PROBLEM TO SOLVE. Transcribe nothing except the lines below that run from the one with "pinky tip: (421, 562)" to the one with "thumb mcp: (917, 613)", ends included, and do not copy any picture.
::: PROVIDED MATERIAL :::
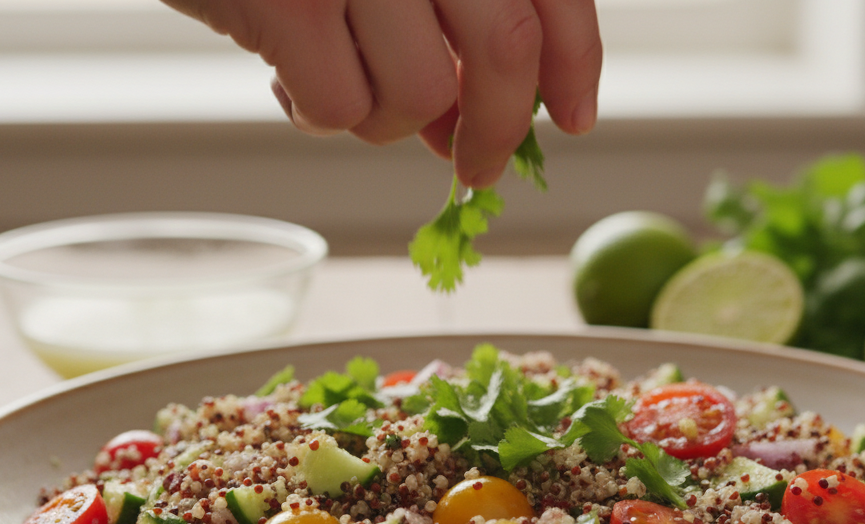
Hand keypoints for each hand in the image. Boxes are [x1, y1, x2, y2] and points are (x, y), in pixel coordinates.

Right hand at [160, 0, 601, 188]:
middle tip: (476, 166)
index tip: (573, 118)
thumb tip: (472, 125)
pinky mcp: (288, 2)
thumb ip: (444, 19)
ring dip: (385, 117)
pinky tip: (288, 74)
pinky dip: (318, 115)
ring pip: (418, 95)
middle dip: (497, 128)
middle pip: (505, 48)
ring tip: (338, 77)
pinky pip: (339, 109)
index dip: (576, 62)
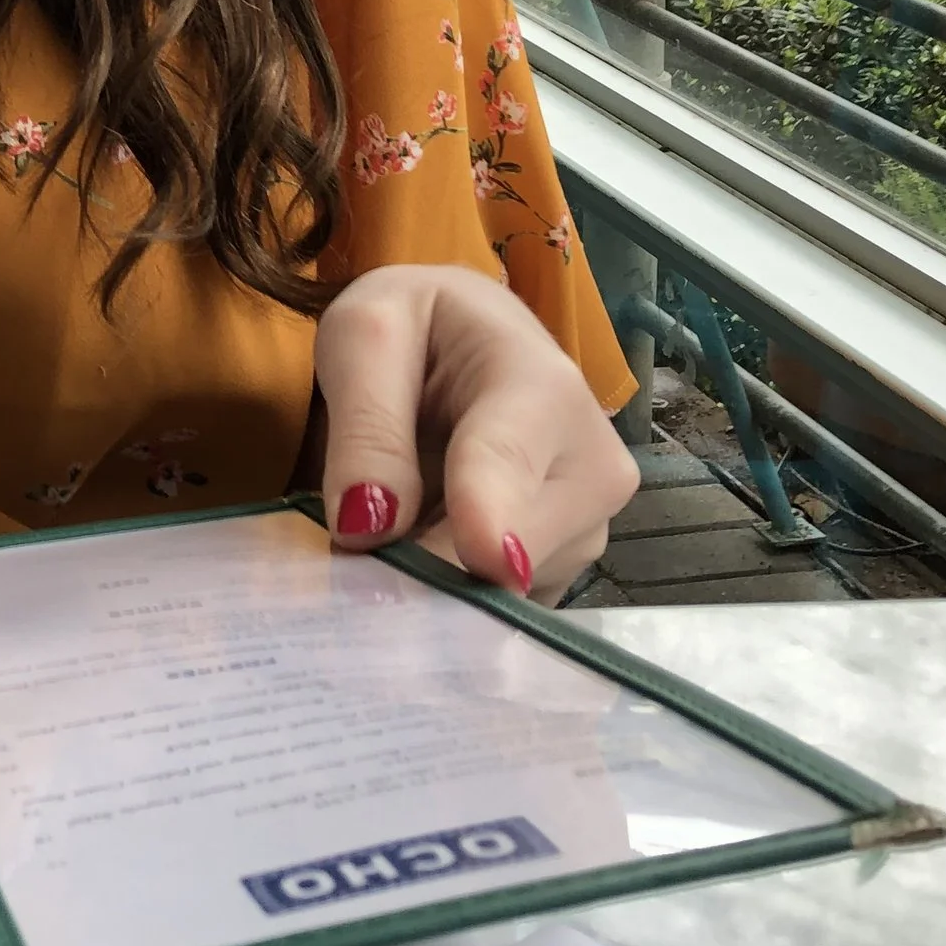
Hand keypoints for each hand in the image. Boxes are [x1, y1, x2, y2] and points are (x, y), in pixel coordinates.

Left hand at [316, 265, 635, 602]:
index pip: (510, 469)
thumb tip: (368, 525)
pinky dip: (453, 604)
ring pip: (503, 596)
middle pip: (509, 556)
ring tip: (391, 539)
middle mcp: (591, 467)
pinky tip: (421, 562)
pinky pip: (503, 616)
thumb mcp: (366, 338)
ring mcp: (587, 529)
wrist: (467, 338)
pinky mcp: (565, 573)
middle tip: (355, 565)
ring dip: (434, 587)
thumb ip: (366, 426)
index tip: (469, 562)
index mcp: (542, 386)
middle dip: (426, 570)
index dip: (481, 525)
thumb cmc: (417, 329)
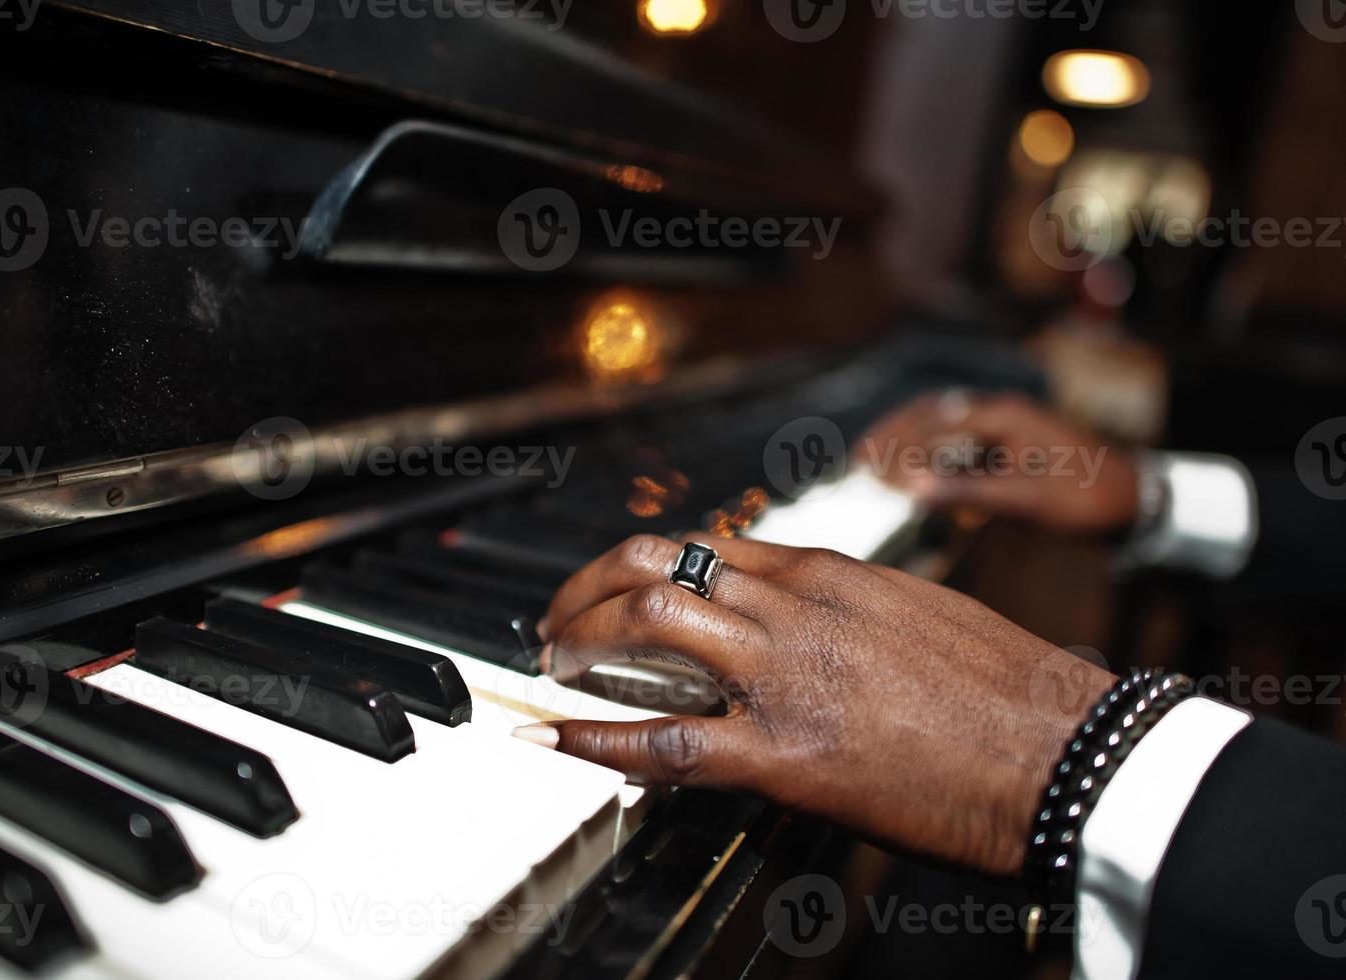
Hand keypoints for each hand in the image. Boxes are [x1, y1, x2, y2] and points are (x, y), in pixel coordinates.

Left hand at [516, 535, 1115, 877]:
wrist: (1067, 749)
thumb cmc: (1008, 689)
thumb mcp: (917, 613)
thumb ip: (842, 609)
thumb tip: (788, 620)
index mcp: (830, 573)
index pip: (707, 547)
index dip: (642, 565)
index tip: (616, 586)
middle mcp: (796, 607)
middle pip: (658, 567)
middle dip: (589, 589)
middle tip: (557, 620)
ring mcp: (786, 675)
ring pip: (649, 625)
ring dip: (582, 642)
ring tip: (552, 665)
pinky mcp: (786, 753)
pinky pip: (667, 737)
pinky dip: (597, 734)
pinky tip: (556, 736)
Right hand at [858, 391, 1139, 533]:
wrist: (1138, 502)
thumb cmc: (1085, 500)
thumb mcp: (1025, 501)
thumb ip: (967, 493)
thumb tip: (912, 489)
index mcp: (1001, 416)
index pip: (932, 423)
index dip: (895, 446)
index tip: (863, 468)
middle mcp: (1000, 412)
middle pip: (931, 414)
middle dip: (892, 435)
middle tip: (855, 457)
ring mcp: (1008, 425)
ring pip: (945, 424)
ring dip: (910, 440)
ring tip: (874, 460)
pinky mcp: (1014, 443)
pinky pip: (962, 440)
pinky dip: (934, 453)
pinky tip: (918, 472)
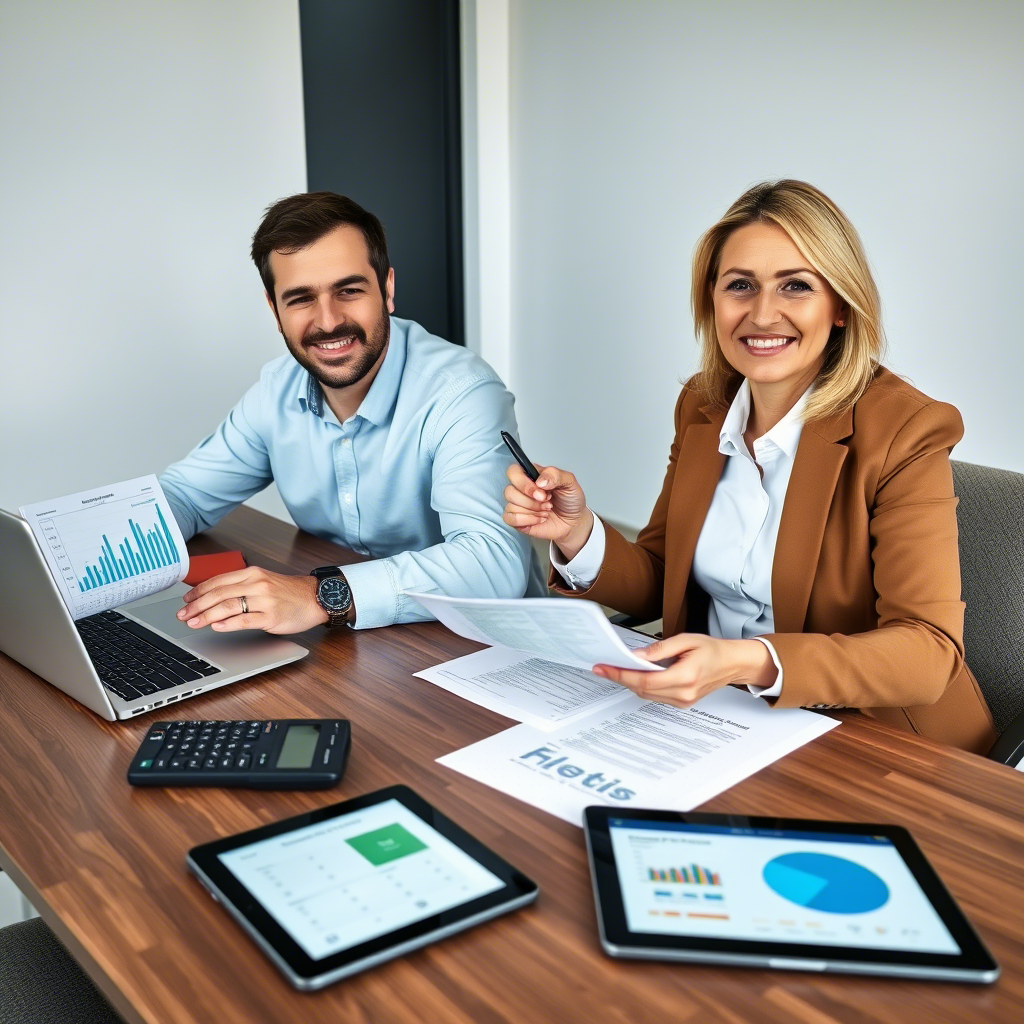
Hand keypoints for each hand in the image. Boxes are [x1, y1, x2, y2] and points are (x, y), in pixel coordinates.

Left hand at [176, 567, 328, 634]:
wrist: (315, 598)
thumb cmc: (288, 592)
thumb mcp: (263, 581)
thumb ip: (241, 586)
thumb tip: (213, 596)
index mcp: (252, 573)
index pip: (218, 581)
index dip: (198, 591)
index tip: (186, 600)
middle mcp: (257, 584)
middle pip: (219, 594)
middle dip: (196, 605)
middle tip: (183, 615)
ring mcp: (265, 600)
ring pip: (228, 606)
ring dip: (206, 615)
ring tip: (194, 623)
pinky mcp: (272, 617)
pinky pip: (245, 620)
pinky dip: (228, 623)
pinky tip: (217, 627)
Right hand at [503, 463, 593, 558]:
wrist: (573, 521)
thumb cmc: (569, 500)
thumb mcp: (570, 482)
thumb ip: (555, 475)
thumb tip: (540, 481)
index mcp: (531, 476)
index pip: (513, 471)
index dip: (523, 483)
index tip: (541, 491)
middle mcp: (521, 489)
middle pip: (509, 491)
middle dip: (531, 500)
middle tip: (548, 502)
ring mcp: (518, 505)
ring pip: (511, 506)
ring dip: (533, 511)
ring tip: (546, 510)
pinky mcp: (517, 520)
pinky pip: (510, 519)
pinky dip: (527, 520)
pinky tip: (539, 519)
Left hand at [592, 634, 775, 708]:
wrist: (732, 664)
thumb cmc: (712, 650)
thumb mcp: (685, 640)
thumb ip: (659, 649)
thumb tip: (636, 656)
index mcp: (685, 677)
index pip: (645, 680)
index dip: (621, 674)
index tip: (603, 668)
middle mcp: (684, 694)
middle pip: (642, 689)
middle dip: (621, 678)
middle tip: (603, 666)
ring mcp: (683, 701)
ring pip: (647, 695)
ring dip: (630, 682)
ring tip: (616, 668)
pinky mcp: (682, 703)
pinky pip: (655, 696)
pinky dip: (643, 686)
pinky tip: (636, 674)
:::
RESPONSE AREA.
pinky tip: (421, 562)
pinky pip: (503, 616)
thumb mcp: (366, 338)
ring mcp: (587, 529)
wrist: (467, 338)
pinky mcp: (565, 573)
middle tip: (355, 565)
ring dip: (434, 587)
thumb ip: (366, 426)
index tip: (469, 562)
index mcp: (542, 386)
middle dip: (426, 570)
index dip: (481, 525)
thumb cmc: (417, 329)
Hand keypoints for each hand in the image. Boxes are [x1, y1, x2, y2] and points are (x, y), in pixel coordinates.

Left hand at [516, 535, 1115, 877]:
wrist: (1067, 749)
thumb cmc: (1008, 689)
thumb mcp: (917, 613)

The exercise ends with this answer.